Der Europarat erklärt in seiner Resolution, dass er es "bedauert, dass immer mehr politische Parteien in Europa Angst vor dem Islam schüren, indem sie eine grob vereinfachende Sichtweise und negative Klischees über die europäischen Muslime verbreiten und den Islam mit Extremismus gleichsetzen. Anstiftung zu Intoleranz und sogar Hass auf Muslime dürfen nicht geduldet werden."

Die Resolution verweist unmissverständlich auf Burka Verbote, wie sie vom französischen Präsidenten Nicolas Sarkozy forciert werden: "Artikel 9 der Europäischen Konvention der Menschenrechte gibt jedem Einzelnen das Recht, religiöse Bekleidung zu tragen oder nicht, im Privatbereich oder in der Öffentlichkeit... Ein breites Verbot des Tragens der Burka und des Niqab würde Frauen, die aus freien Stücken ihr Gesicht verhüllen wollen, dieses Recht verweigern."

Trotz dieser Resolution stimmten die UMP Abgeordneten in der Nationalversammlung mit überwältigender Mehrheit für das Burka Verbot und die PS Abgeordneten versäumten es, dagegen zu stimmen. Die französische Presse berichtete nur spärlich über die Abstimmung des Europarates - ein feiger Akt von Selbstzensur der Medien.

Die 335 zu 1 Abstimmung in der 577-köpfigen Nationalversammlung zeichnete sich in erster Linie durch das Fehlen der Mehrheit der "linken" Abgeordneten - das heißt von der PS und der Kommunistischen Partei (KPF) - aus, die nicht zur Abstimmung erschienen. Die UMP stellt den größten Teil der Stimmen für das Verbot, obwohl auch eine Minderheit der PS und KPF Abgeordneten dafür stimmten. Darunter war auch André Gérin von der KPF, der eine führende Rolle bei der Vorbereitung des Verbots spielte und der anti-Burka Kommission vorstand, die letztes Jahr von Sarkozy eingerichtet worden war.

Die einzige Gegenstimme kam vom UMP Abgeordneten Daniel Garrigue, einem politischen Mitarbeiter von Ex-Premierminister Dominique de Villepin, Sarkozys Hauptrivalen auf der französischen Rechten. Garrigue kommentierte: "Um extremistische Verhaltensweisen zu bekämpfen, laufen wir Gefahr in Richtung einer totalitären Gesellschaft abzugleiten".

● **VORLIEGENDES MATERIAL**
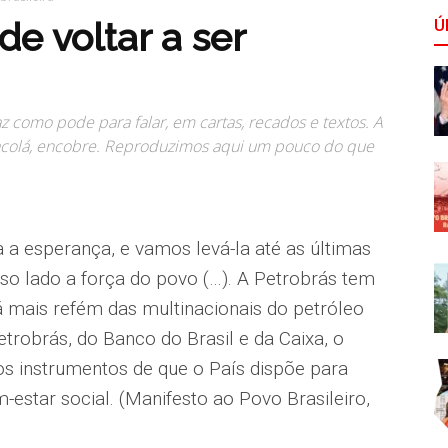
de voltar a ser
Ú
az como pode para falar, em cartas, recados e textos. A
acolá, encobre. Reproduzimos aqui um pouco do que
 a esperança, e vamos levá-la até as últimas
o lado a força do povo (…). A Petrobrás tem
erá mais refém das multinacionais do petróleo
etrobrás, do Banco do Brasil e da Caixa, o
s instrumentos de que o País dispõe para
star social. (Manifesto ao Povo Brasileiro,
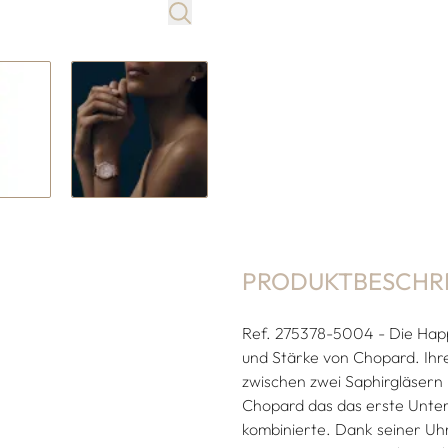
PRODUKTBESCHR
Ref. 275378-5004 - Die Happy 
und Stärke von Chopard. Ihre
zwischen zwei Saphirgläsern u
Chopard das das erste Unte
kombinierte. Dank seiner U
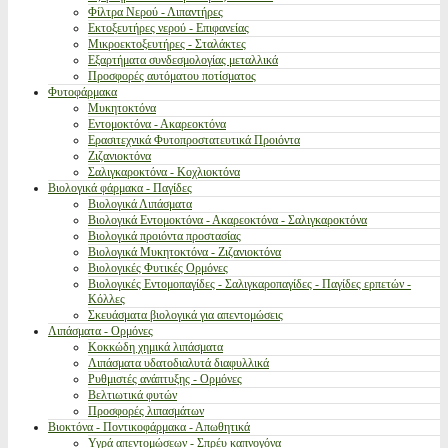
Φίλτρα Νερού - Λιπαντήρες
Εκτοξευτήρες νερού - Επιφανείας
Μικροεκτοξευτήρες - Σταλάκτες
Εξαρτήματα συνδεσμολογίας μεταλλικά
Προσφορές αυτόματου ποτίσματος
Φυτοφάρμακα
Μυκητοκτόνα
Εντομοκτόνα - Ακαρεοκτόνα
Ερασιτεχνικά Φυτοπροστατευτικά Προιόντα
Ζιζανιοκτόνα
Σαλιγκαροκτόνα - Κοχλιοκτόνα
Βιολογικά φάρμακα - Παγίδες
Βιολογικά Λιπάσματα
Βιολογικά Εντομοκτόνα - Ακαρεοκτόνα - Σαλιγκαροκτόνα
Βιολογικά προιόντα προστασίας
Βιολογικά Μυκητοκτόνα - Ζιζανιοκτόνα
Βιολογικές Φυτικές Ορμόνες
Βιολογικές Εντομοπαγίδες - Σαλιγκαροπαγίδες - Παγίδες ερπετών -
Κόλλες
Σκευάσματα βιολογικά για απεντομώσεις
Λιπάσματα - Ορμόνες
Κοκκώδη χημικά λιπάσματα
Λιπάσματα υδατοδιαλυτά διαφυλλικά
Ρυθμιστές ανάπτυξης - Ορμόνες
Βελτιωτικά φυτών
Προσφορές λιπασμάτων
Βιοκτόνα - Ποντικοφάρμακα - Απωθητικά
Υγρά απεντομώσεων - Σπρέυ καπνογόνα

● **ARBEITSAUFTRAG**
Schreiben Sie aus dem Text über das Burka-Verbot die Passage wörtlich ab, beginnend mit „Die Resolution verweist“ und fortlaufend bis einschließlich „Selbstzensur der Medien.“.

● **ERGEBNIS DER ÜBUNG**
Die Resolution verweist unmissverständlich auf Burka Verbote, wie sie vom französischen Präsidenten Nicolas Sarkozy forciert werden: "Artikel 9 der Europäischen Konvention der Menschenrechte gibt jedem Einzelnen das Recht, religiöse Bekleidung zu tragen oder nicht, im Privatbereich oder in der Öffentlichkeit... Ein breites Verbot des Tragens der Burka und des Niqab würde Frauen, die aus freien Stücken ihr Gesicht verhüllen wollen, dieses Recht verweigern."

Trotz dieser Resolution stimmten die UMP Abgeordneten in der Nationalversammlung mit überwältigender Mehrheit für das Burka Verbot und die PS Abgeordneten versäumten es, dagegen zu stimmen. Die französische Presse berichtete nur spärlich über die Abstimmung des Europarates - ein feiger Akt von Selbstzensur der Medien.